- _What the exercise asks_
All lines from the one containing "For every layout" to the end of the data below are to be returned exactly, both ends included, with nothing added.
* * *
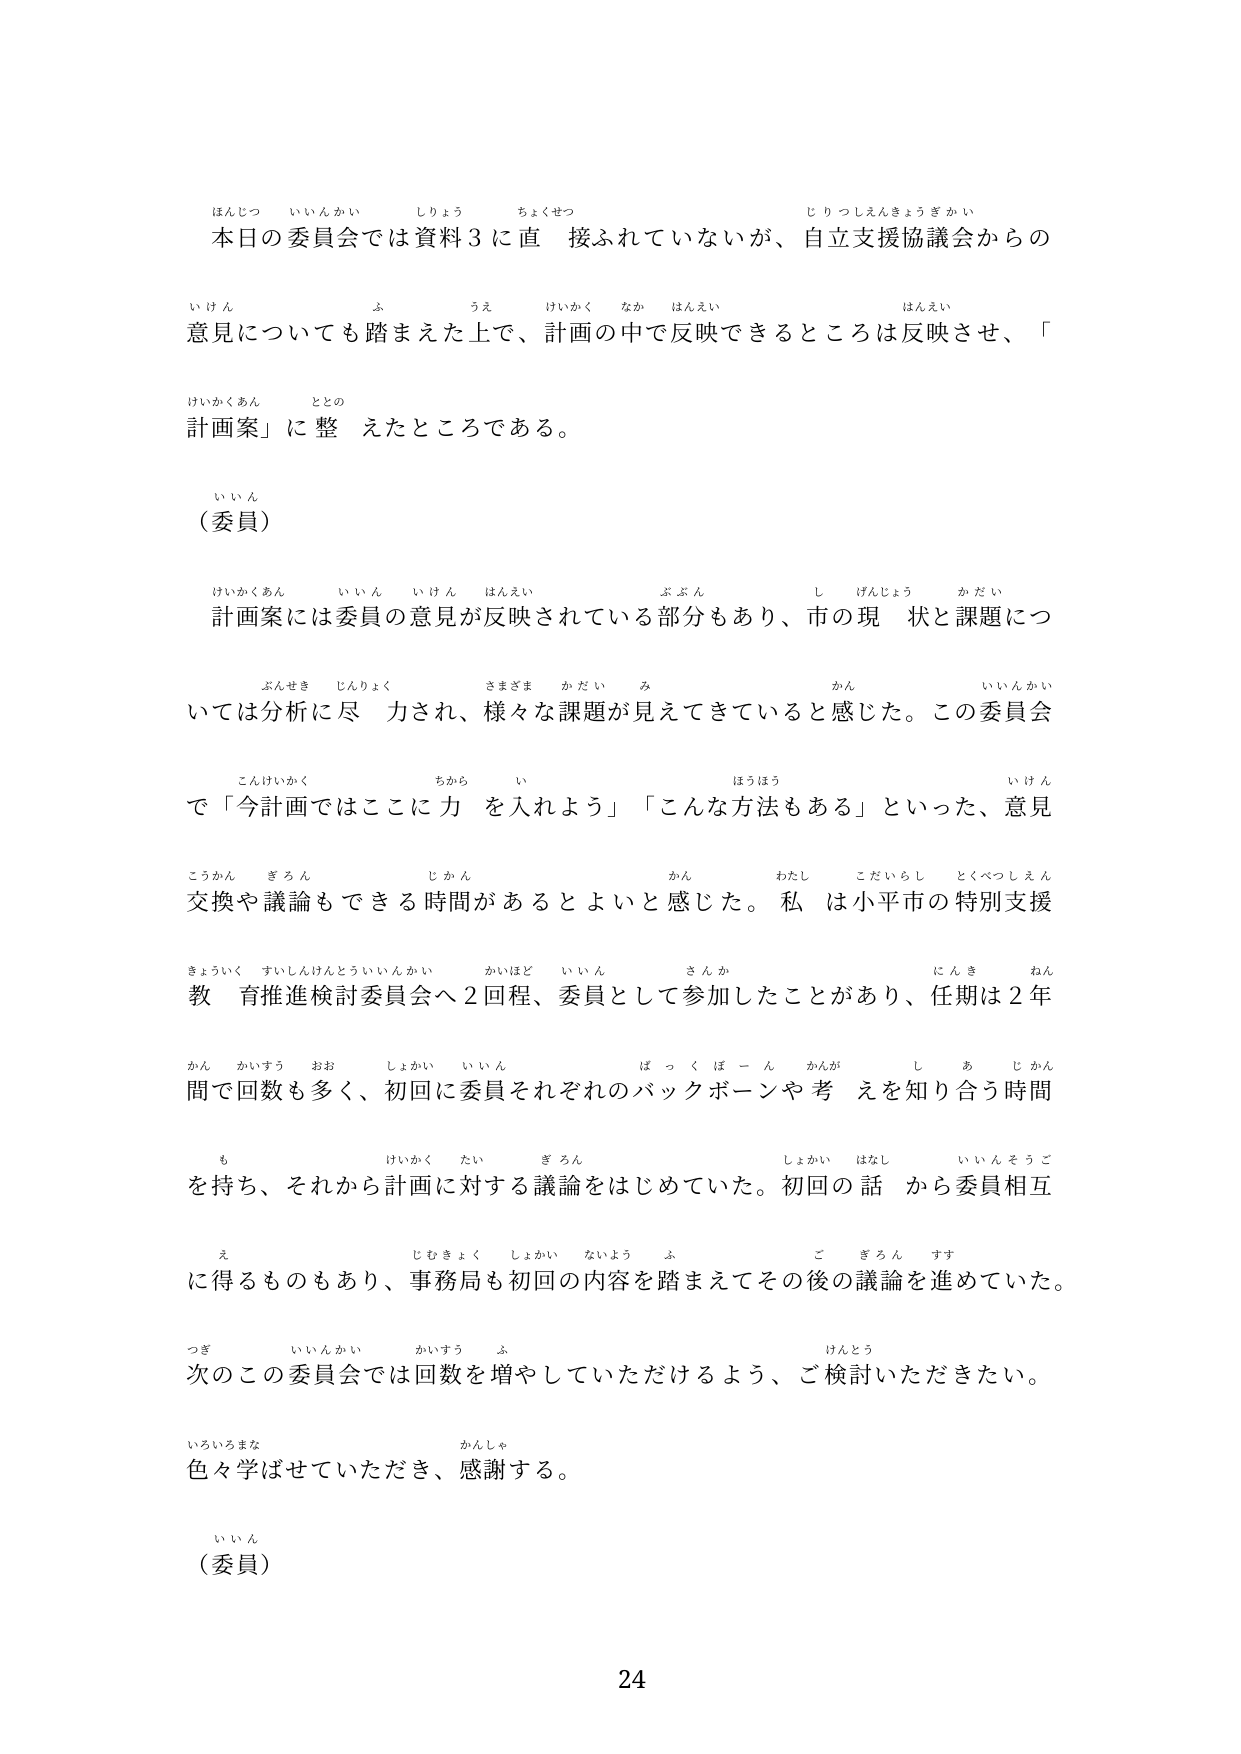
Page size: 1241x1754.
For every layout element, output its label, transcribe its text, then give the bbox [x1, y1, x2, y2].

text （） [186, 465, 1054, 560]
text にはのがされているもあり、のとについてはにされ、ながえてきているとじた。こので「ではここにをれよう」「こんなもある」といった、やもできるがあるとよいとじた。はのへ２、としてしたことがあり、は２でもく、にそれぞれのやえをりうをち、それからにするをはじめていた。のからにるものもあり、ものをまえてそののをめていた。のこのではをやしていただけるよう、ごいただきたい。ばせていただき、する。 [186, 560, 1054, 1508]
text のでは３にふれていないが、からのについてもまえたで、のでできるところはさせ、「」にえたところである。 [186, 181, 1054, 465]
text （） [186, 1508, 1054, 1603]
* * *
- _Response to this task_
For every layout element, output its label, transcribe its text, then give the bbox [x1, y1, x2, y2].

text （） [186, 465, 1054, 560]
text にはのがされているもあり、のとについてはにされ、ながえてきているとじた。こので「ではここにをれよう」「こんなもある」といった、やもできるがあるとよいとじた。はのへ２、としてしたことがあり、は２でもく、にそれぞれのやえをりうをち、それからにするをはじめていた。のからにるものもあり、ものをまえてそののをめていた。のこのではをやしていただけるよう、ごいただきたい。ばせていただき、する。 [186, 560, 1054, 1508]
text のでは３にふれていないが、からのについてもまえたで、のでできるところはさせ、「」にえたところである。 [186, 181, 1054, 465]
text （） [186, 1508, 1054, 1603]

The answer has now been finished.